* _THE DATA_
________________
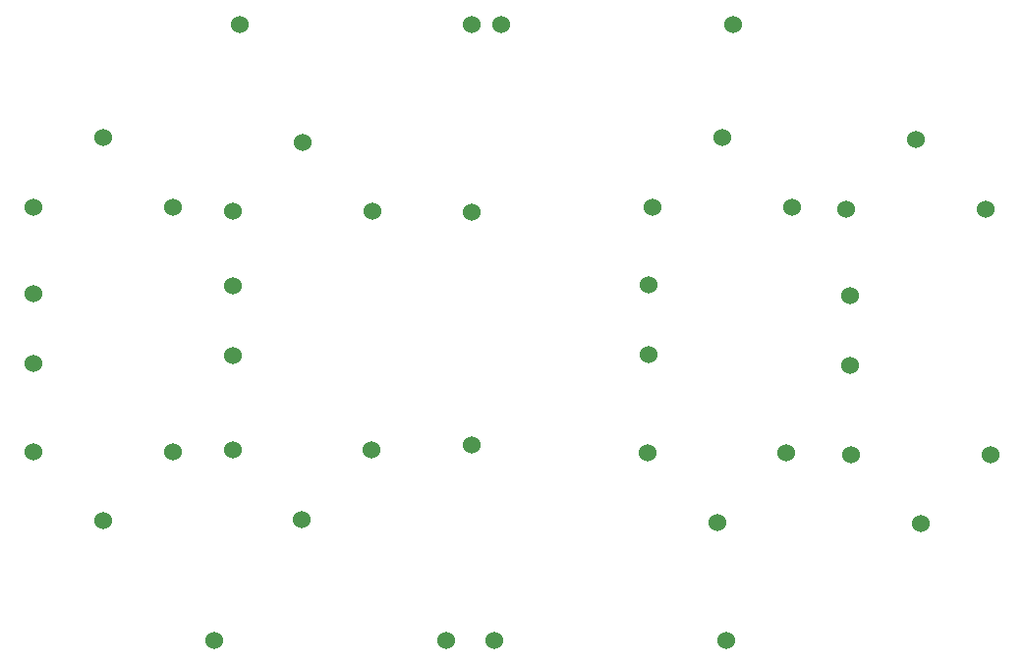
<source format=gbr>
%TF.GenerationSoftware,KiCad,Pcbnew,(6.0.7)*%
%TF.CreationDate,2022-09-05T15:07:55+08:00*%
%TF.ProjectId,6_5,365f352e-6b69-4636-9164-5f7063625858,rev?*%
%TF.SameCoordinates,Original*%
%TF.FileFunction,Soldermask,Top*%
%TF.FilePolarity,Negative*%
%FSLAX46Y46*%
G04 Gerber Fmt 4.6, Leading zero omitted, Abs format (unit mm)*
G04 Created by KiCad (PCBNEW (6.0.7)) date 2022-09-05 15:07:55*
%MOMM*%
%LPD*%
G01*
G04 APERTURE LIST*
%ADD10C,1.524000*%
G04 APERTURE END LIST*
D10*
%TO.C,ES2*%
X82550000Y-53340000D03*
X82550000Y-59340000D03*
%TD*%
%TO.C,U7*%
X88442800Y-73818000D03*
X94442800Y-67818000D03*
X82442800Y-67818000D03*
%TD*%
%TO.C,MM1*%
X46761400Y-53390800D03*
X46761400Y-59390800D03*
%TD*%
%TO.C,R1*%
X47327800Y-30886400D03*
X67327800Y-30886400D03*
%TD*%
%TO.C,R4*%
X45137800Y-83944200D03*
X65137800Y-83944200D03*
%TD*%
%TO.C,U10*%
X106019600Y-73919600D03*
X112019600Y-67919600D03*
X100019600Y-67919600D03*
%TD*%
%TO.C,Es1*%
X29540200Y-54104800D03*
X29540200Y-60104800D03*
%TD*%
%TO.C,U2*%
X35560000Y-73660000D03*
X41560000Y-67660000D03*
X29560000Y-67660000D03*
%TD*%
%TO.C,MM2*%
X99949000Y-54251600D03*
X99949000Y-60251600D03*
%TD*%
%TO.C,R3*%
X67310000Y-47073800D03*
X67310000Y-67073800D03*
%TD*%
%TO.C,R2*%
X69832200Y-30886400D03*
X89832200Y-30886400D03*
%TD*%
%TO.C,U4*%
X52705000Y-73538600D03*
X58705000Y-67538600D03*
X46705000Y-67538600D03*
%TD*%
%TO.C,R5*%
X69273400Y-83947000D03*
X89273400Y-83947000D03*
%TD*%
%TO.C,U3*%
X52761400Y-40990000D03*
X58761400Y-46990000D03*
X46761400Y-46990000D03*
%TD*%
%TO.C,U6*%
X88900000Y-40640000D03*
X94900000Y-46640000D03*
X82900000Y-46640000D03*
%TD*%
%TO.C,U1*%
X35560000Y-40640000D03*
X41560000Y-46640000D03*
X29560000Y-46640000D03*
%TD*%
%TO.C,U9*%
X105562400Y-40815000D03*
X111562400Y-46815000D03*
X99562400Y-46815000D03*
%TD*%
M02*

</source>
________________
* _WHAT THE EXERCISE ASKS_
Quote the listing above in full, except for the pictures.

* _WRITTEN SOLUTION_
<source format=gbr>
%TF.GenerationSoftware,KiCad,Pcbnew,(6.0.7)*%
%TF.CreationDate,2022-09-05T15:07:55+08:00*%
%TF.ProjectId,6_5,365f352e-6b69-4636-9164-5f7063625858,rev?*%
%TF.SameCoordinates,Original*%
%TF.FileFunction,Soldermask,Top*%
%TF.FilePolarity,Negative*%
%FSLAX46Y46*%
G04 Gerber Fmt 4.6, Leading zero omitted, Abs format (unit mm)*
G04 Created by KiCad (PCBNEW (6.0.7)) date 2022-09-05 15:07:55*
%MOMM*%
%LPD*%
G01*
G04 APERTURE LIST*
%ADD10C,1.524000*%
G04 APERTURE END LIST*
D10*
%TO.C,ES2*%
X82550000Y-53340000D03*
X82550000Y-59340000D03*
%TD*%
%TO.C,U7*%
X88442800Y-73818000D03*
X94442800Y-67818000D03*
X82442800Y-67818000D03*
%TD*%
%TO.C,MM1*%
X46761400Y-53390800D03*
X46761400Y-59390800D03*
%TD*%
%TO.C,R1*%
X47327800Y-30886400D03*
X67327800Y-30886400D03*
%TD*%
%TO.C,R4*%
X45137800Y-83944200D03*
X65137800Y-83944200D03*
%TD*%
%TO.C,U10*%
X106019600Y-73919600D03*
X112019600Y-67919600D03*
X100019600Y-67919600D03*
%TD*%
%TO.C,Es1*%
X29540200Y-54104800D03*
X29540200Y-60104800D03*
%TD*%
%TO.C,U2*%
X35560000Y-73660000D03*
X41560000Y-67660000D03*
X29560000Y-67660000D03*
%TD*%
%TO.C,MM2*%
X99949000Y-54251600D03*
X99949000Y-60251600D03*
%TD*%
%TO.C,R3*%
X67310000Y-47073800D03*
X67310000Y-67073800D03*
%TD*%
%TO.C,R2*%
X69832200Y-30886400D03*
X89832200Y-30886400D03*
%TD*%
%TO.C,U4*%
X52705000Y-73538600D03*
X58705000Y-67538600D03*
X46705000Y-67538600D03*
%TD*%
%TO.C,R5*%
X69273400Y-83947000D03*
X89273400Y-83947000D03*
%TD*%
%TO.C,U3*%
X52761400Y-40990000D03*
X58761400Y-46990000D03*
X46761400Y-46990000D03*
%TD*%
%TO.C,U6*%
X88900000Y-40640000D03*
X94900000Y-46640000D03*
X82900000Y-46640000D03*
%TD*%
%TO.C,U1*%
X35560000Y-40640000D03*
X41560000Y-46640000D03*
X29560000Y-46640000D03*
%TD*%
%TO.C,U9*%
X105562400Y-40815000D03*
X111562400Y-46815000D03*
X99562400Y-46815000D03*
%TD*%
M02*

</source>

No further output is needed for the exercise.